WORK INSTRUCTION A: Turn the stretch of the records from their start through the line containing "цветом осенней листвы..." into a numbered list, leaving out blank lines.

Re: DragonOSD+ black border contrast mod

Post by Daniel Wee » Mon 05 Apr 05 2010 10:38 am

In examining several different types of cameras, it appears as if there are two major categories of problems that can arise. Sometimes these appear on their own and sometimes both appear together. These two issues and their resolutions are as follows:-

Cameras with different video signal amplitudes

Some of the cameras tested exhibited non-CVBS levels. They are either too large or too small. This can result in problems with contrast, over-saturation (or under-saturation), and or white smearing. Where the amplitude is too high, this is actually quite easy to resolve. In the case of my Chinese made CMOS camera with this problem, the sync amplitude was 440mV whereas the correct levels should be around 260mV to 280mV.
non-CVBS.JPG
Non-CVBS compliant signal from Chinese-made CMOS camera. Signal was nearly twice mandated by the standard.
non-CVBS.JPG (26.56 KiB) Viewed 9819 times
To resolve this, I simply added a 220ohm resistor across the camera video output and ground. This brought the amplitude levels much closer to the CVBS levels. The actual value of this resistor may vary somewhat so some experimentation might be required.
220ohm-CBVS.JPG
The same camera after placing a 220ohm resistor across the video input (usually yellow) line and ground. Voltage levels now approximate CVBS levels.

INFORMATION PROVIDED:
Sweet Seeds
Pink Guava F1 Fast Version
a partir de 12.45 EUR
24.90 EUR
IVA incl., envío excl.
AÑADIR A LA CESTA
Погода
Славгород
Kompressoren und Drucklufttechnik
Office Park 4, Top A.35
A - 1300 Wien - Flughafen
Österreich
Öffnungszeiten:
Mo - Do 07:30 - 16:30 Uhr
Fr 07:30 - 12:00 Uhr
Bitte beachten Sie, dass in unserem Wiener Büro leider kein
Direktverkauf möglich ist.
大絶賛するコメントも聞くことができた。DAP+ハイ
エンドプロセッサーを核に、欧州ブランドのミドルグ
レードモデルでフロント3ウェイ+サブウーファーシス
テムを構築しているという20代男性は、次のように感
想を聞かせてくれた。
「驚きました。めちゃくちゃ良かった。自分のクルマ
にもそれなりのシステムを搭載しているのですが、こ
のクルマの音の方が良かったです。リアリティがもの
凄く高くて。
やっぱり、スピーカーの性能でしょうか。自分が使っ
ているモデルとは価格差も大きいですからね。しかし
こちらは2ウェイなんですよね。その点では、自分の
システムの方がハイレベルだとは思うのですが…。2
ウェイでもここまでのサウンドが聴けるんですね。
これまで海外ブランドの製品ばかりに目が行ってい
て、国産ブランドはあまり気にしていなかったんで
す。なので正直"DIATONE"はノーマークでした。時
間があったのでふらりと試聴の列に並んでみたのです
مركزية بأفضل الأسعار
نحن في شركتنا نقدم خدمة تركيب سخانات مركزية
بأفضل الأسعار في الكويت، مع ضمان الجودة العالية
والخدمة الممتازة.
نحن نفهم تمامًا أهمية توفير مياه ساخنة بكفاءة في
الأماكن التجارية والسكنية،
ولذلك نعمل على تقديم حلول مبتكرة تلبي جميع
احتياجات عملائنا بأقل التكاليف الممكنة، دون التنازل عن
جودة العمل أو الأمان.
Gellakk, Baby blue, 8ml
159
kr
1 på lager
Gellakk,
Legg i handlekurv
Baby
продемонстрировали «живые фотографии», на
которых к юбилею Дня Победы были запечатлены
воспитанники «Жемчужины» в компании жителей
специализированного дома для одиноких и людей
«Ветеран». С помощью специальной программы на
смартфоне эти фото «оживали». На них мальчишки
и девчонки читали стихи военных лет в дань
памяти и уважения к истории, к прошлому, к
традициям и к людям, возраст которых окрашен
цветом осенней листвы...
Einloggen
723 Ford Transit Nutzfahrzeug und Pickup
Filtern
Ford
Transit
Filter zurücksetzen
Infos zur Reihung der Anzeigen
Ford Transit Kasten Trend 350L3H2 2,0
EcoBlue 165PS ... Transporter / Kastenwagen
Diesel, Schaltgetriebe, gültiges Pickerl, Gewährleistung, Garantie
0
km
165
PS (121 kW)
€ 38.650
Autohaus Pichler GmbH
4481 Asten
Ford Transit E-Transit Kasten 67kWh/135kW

WORK INSTRUCTION B: In the post on the camera contrast mod, what resistor did the writer add, and where was it placed?

OUTPUT A:
1. Sweet Seeds
2. Pink Guava F1 Fast Version
3. a partir de 12.45 EUR
4. 24.90 EUR
5. IVA incl., envío excl.
6. AÑADIR A LA CESTA
7. Погода
8. Славгород
9. Kompressoren und Drucklufttechnik
10. Office Park 4, Top A.35
11. A - 1300 Wien - Flughafen
12. Österreich
13. Öffnungszeiten:
14. Mo - Do 07:30 - 16:30 Uhr
15. Fr 07:30 - 12:00 Uhr
16. Bitte beachten Sie, dass in unserem Wiener Büro leider kein
17. Direktverkauf möglich ist.
18. 大絶賛するコメントも聞くことができた。DAP+ハイ
19. エンドプロセッサーを核に、欧州ブランドのミドルグ
20. レードモデルでフロント3ウェイ+サブウーファーシス
21. テムを構築しているという20代男性は、次のように感
22. 想を聞かせてくれた。
23. 「驚きました。めちゃくちゃ良かった。自分のクルマ
24. にもそれなりのシステムを搭載しているのですが、こ
25. のクルマの音の方が良かったです。リアリティがもの
26. 凄く高くて。
27. やっぱり、スピーカーの性能でしょうか。自分が使っ
28. ているモデルとは価格差も大きいですからね。しかし
29. こちらは2ウェイなんですよね。その点では、自分の
30. システムの方がハイレベルだとは思うのですが…。2
31. ウェイでもここまでのサウンドが聴けるんですね。
32. これまで海外ブランドの製品ばかりに目が行ってい
33. て、国産ブランドはあまり気にしていなかったんで
34. す。なので正直"DIATONE"はノーマークでした。時
35. 間があったのでふらりと試聴の列に並んでみたのです
36. مركزية بأفضل الأسعار
37. نحن في شركتنا نقدم خدمة تركيب سخانات مركزية
38. بأفضل الأسعار في الكويت، مع ضمان الجودة العالية
39. والخدمة الممتازة.
40. نحن نفهم تمامًا أهمية توفير مياه ساخنة بكفاءة في
41. الأماكن التجارية والسكنية،
42. ولذلك نعمل على تقديم حلول مبتكرة تلبي جميع
43. احتياجات عملائنا بأقل التكاليف الممكنة، دون التنازل عن
44. جودة العمل أو الأمان.
45. Gellakk, Baby blue, 8ml
46. 159
47. kr
48. 1 på lager
49. Gellakk,
50. Legg i handlekurv
51. Baby
52. продемонстрировали «живые фотографии», на
53. которых к юбилею Дня Победы были запечатлены
54. воспитанники «Жемчужины» в компании жителей
55. специализированного дома для одиноких и людей
56. «Ветеран». С помощью специальной программы на
57. смартфоне эти фото «оживали». На них мальчишки
58. и девчонки читали стихи военных лет в дань
59. памяти и уважения к истории, к прошлому, к
60. традициям и к людям, возраст которых окрашен
61. цветом осенней листвы...

OUTPUT B: A 220ohm resistor across the camera video output and ground.